The year is quickly coming to a close, but that does not mean it will necessarily be boring. Spurred by the loss of a Republican seat in the Senate in the Alabama special election, the GOP lined up their party line and completed tax reform this week. Today, President Trump signed it into law. Relative to other tax overhauls of this scale, it was quick and dirty. Last minute clause swapping to garner final votes leaves many uncertain as to what is actually in the package even as it is signed into law. The Washington Post did an interesting analysis on the 504-page bill which was attended by about 600 pages of what is called a “conference report.” Noting that it is difficult to read the actual language of a bill and follow what is happening since basically it reads “Strike X in subparagraph 1 and insert Y in subparagraph 2 subsection 3” they suggest that legislators would focus on the conference report and sought to determine whether it was likely that anyone could have read it. A conference report puts a bill into traditional paragraphs that someone can read, but that makes it longer. It contained almost 232,000 words. Using the time-frame of a late Friday release of the conference report and assuming 8 hours of sleep each night and an average reading pace until when the House voted on Tuesday, a Congressperson would have to dedicate over 40% of their waking hours just to reading the bill. Possible but not terribly realistic. The US public may not be the only ones still trying to figure out exactly what is in the bill.
The US equity market does not let a little thing like details stand in its way though. It continued its rally on the legislation anticipating a boost to earnings next year. Consensus estimate for the impact to S&P 500 earnings is in the +7-8% range. Domestic industries benefit the most. The US onshore energy sector took a noticeable trend higher. Energy stocks have lagged both the broader equity market and the commodity price this year. Perhaps an earnings boost from tax changes was just the little bit of catalyst needed for contrarians to step in to the lagging sector.
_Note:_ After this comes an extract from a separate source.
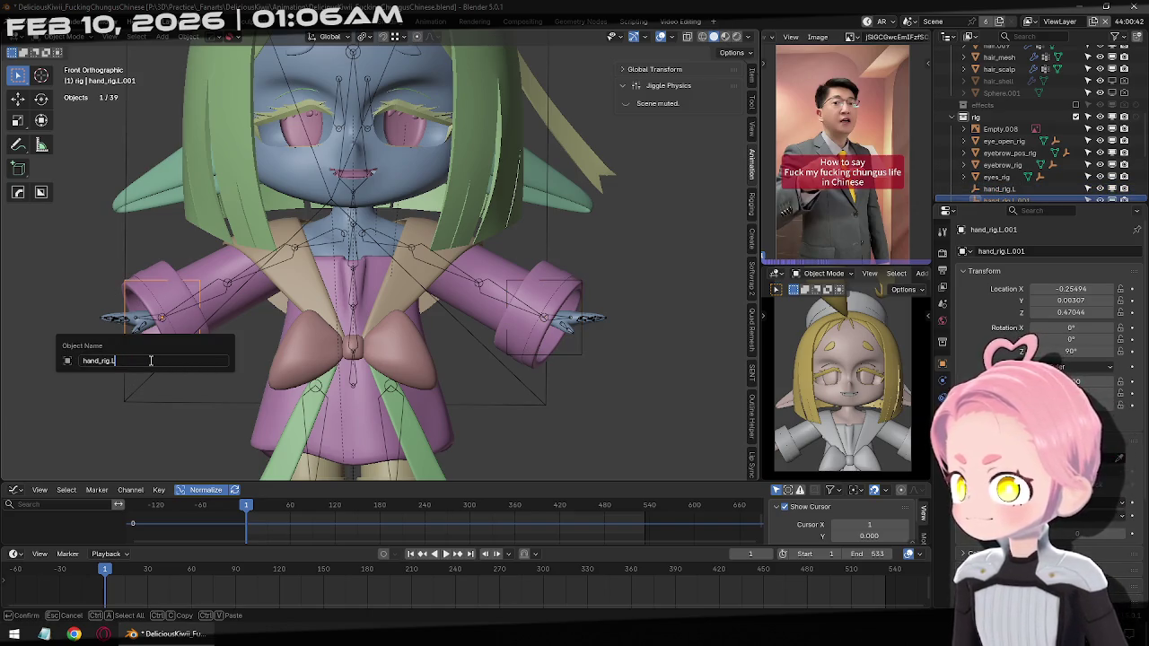
text(.R)
key(Return)
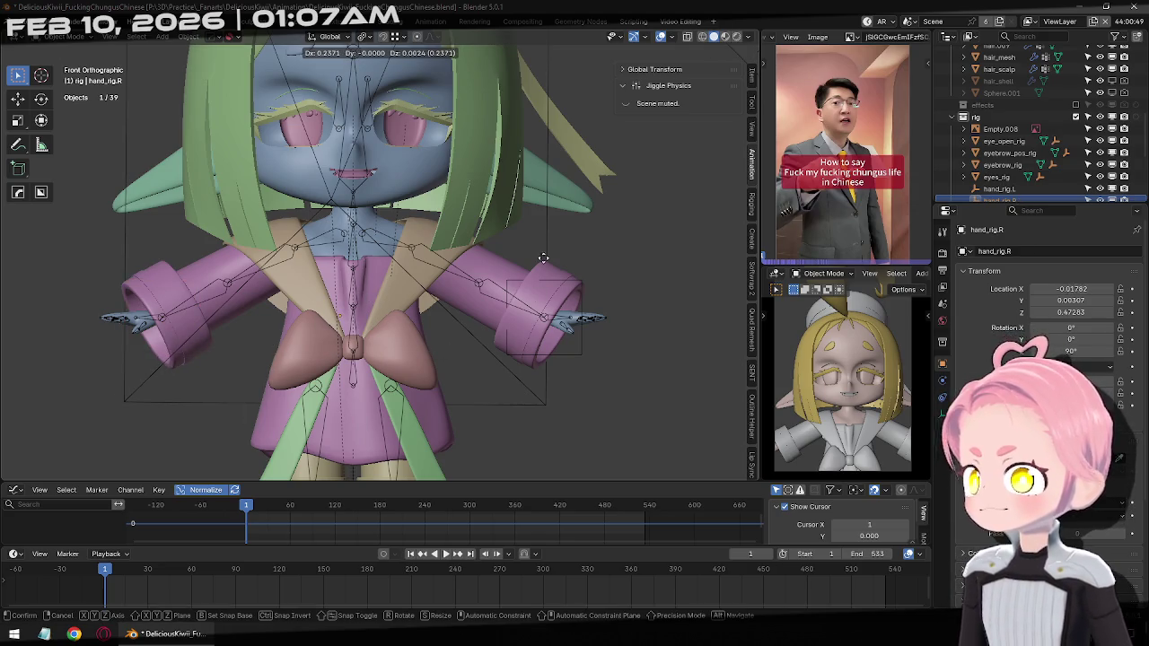
click(160, 325)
Estimates for the economic impact are positive, but vary from near nothing to +1% in 2018. Republicans are hoping that the GDP growth increase will be much bigger than forecasted (similar to what happened from the 2003 tax cuts) to improve public opinion on the bill. It needs to be bigger if they expect to keep their jobs in the next mid-year election. This process was deeply partisan and rushed. Unintended consequences or a lack of economic boost will weigh heavily on voters. While changes in corporate tax rates and accelerated depreciation may spur investment near-term, we may not see as big of a boost to economic growth if consumers feel that any reduction in taxes is a temporary windfall. If so, history has shown that a consumer will prefer to save over spend.